## [REQUIRED WORK]
**1)** In the person_distinct_id schema notes, why is nothing ever written to the is_deleted column? Explain in one to three sentences.
**2)** Pick up the notes on the person_distinct_id table at the point where they stop and keep going.

## [PAGE TEXT]
:::::

The semantics of this have changed significantly with person-on-events project.

Schema

SQL
CREATE TABLE person_distinct_id
(
distinct_id VARCHAR,
person_id UUID,
team_id Int64,
_sign Int8 DEFAULT 1,
is_deleted Int8 ALIAS if(_sign==-1, 1, 0),
_timestamp DateTime,
_offset UInt64
) ENGINE = ReplicatedCollapsingMergeTree('/clickhouse/tables/noshard/posthog.person_distinct_id', '{replica}-{shard}', _sign)
ORDER BY (team_id, distinct_id, person_id)

The is_deleted column is not actually being written to, it is dynamically calculated based on the _sign column.

This table was queried often joined with events table along the following lines:

SQL
SELECT avg(count())
FROM events
INNER JOIN (
SELECT distinct_id, argMax(person_id, _timestamp) as person_id
FROM (
SELECT distinct_id, person_id, max(_timestamp) as _timestamp
FROM person_distinct_id
WHERE team_id = 2
GROUP BY person_id, distinct_id, team_id
HAVING max(is_deleted) = 0
)

:::::

(Multi-view geometry data)
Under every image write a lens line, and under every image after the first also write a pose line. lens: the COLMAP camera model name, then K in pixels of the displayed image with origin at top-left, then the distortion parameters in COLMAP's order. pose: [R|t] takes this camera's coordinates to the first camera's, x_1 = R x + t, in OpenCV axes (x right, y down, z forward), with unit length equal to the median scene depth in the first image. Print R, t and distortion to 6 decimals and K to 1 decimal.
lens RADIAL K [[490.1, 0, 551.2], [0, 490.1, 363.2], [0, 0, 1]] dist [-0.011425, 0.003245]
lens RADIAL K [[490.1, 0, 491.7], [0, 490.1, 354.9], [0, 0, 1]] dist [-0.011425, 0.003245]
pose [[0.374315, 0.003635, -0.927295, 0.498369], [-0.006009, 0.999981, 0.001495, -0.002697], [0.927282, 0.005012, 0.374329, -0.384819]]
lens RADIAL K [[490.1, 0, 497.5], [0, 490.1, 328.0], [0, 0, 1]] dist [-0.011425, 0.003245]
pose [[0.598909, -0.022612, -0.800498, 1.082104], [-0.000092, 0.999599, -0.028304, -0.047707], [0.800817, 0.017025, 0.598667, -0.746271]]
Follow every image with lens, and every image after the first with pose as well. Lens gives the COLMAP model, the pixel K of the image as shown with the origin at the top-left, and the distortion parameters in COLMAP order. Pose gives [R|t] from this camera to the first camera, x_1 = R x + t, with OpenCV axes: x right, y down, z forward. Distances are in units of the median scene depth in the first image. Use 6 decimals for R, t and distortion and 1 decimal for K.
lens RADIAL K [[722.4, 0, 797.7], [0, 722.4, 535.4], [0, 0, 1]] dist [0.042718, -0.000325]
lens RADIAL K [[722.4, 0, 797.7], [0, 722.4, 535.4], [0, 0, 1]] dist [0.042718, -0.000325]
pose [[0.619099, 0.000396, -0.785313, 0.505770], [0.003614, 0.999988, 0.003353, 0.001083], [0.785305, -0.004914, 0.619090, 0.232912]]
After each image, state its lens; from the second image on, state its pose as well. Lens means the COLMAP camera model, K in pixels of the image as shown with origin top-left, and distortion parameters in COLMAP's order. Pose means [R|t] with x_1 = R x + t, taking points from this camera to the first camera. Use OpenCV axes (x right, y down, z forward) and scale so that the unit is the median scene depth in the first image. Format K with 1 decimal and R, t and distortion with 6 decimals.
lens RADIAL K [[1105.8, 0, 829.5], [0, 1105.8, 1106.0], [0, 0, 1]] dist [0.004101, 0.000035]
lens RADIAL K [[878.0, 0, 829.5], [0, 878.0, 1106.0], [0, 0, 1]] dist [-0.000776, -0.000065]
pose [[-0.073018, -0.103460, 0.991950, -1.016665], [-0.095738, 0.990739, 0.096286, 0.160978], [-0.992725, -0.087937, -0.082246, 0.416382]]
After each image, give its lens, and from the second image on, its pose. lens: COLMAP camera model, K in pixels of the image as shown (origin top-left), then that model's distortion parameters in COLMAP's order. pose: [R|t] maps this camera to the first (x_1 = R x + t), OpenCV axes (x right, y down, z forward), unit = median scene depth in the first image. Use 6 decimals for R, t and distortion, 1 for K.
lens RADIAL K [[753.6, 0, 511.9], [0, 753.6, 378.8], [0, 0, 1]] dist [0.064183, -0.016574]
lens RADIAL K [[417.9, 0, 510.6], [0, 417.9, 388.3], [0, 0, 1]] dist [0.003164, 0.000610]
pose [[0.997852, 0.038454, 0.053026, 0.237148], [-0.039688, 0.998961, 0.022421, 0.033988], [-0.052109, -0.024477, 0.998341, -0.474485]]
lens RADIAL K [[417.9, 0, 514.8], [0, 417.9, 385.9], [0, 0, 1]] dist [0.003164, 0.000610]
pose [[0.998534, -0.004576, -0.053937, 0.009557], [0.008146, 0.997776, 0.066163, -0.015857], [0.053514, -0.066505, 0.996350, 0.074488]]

:::::

## [RESULTS IN ORDER]
**1)** The is_deleted column is declared as an ALIAS, so ClickHouse calculates it on the fly from the _sign column rather than storing it. It evaluates to 1 when _sign equals -1 and to 0 otherwise.

**2)**
GROUP BY distinct_id
) AS pdi ON (pdi.distinct_id = events.distinct_id)
WHERE team_id = 2
GROUP BY pdi.person_id

Design decision: no sharding

Since this table was almost always joined against the events table, this table was not sharded.

Sharding it means that each shard would need to send back all the events and person_distinct_id sub-query result rows to coordinator node to execute queries, which would be expensive and slow.

Design decision: CollapsingMergeTree

The given distinct_id belonging to a person can change over time as posthog.identify or posthog.alias are called.

For this reason the data needs to be constantly updated, yet updating data in ClickHouse requires rewriting large chunks of data.

Rather than rewriting data, we opted to use CollapsingMergeTree. CollapsingMergeTree adds special behavior to ClickHouse merge operation: if on a merge rows with identical ORDER BY values are seen, they are collapsed according to _sign column:

  • If sum of signs _sign was positive, new row has _sign of 1.
  • Otherwise, the row was removed.

This was used to update-via-insert:

  • On a change, the old person_id was discarded via emitting a row _sign of -1
  • On a change, the new person_id row was emitted with _sign of 1
  • At query-time, the resulting rows were aggregated together to find the current state of the world

Due to this logic, both person_id and distinct_id needed to be in the ORDER BY key.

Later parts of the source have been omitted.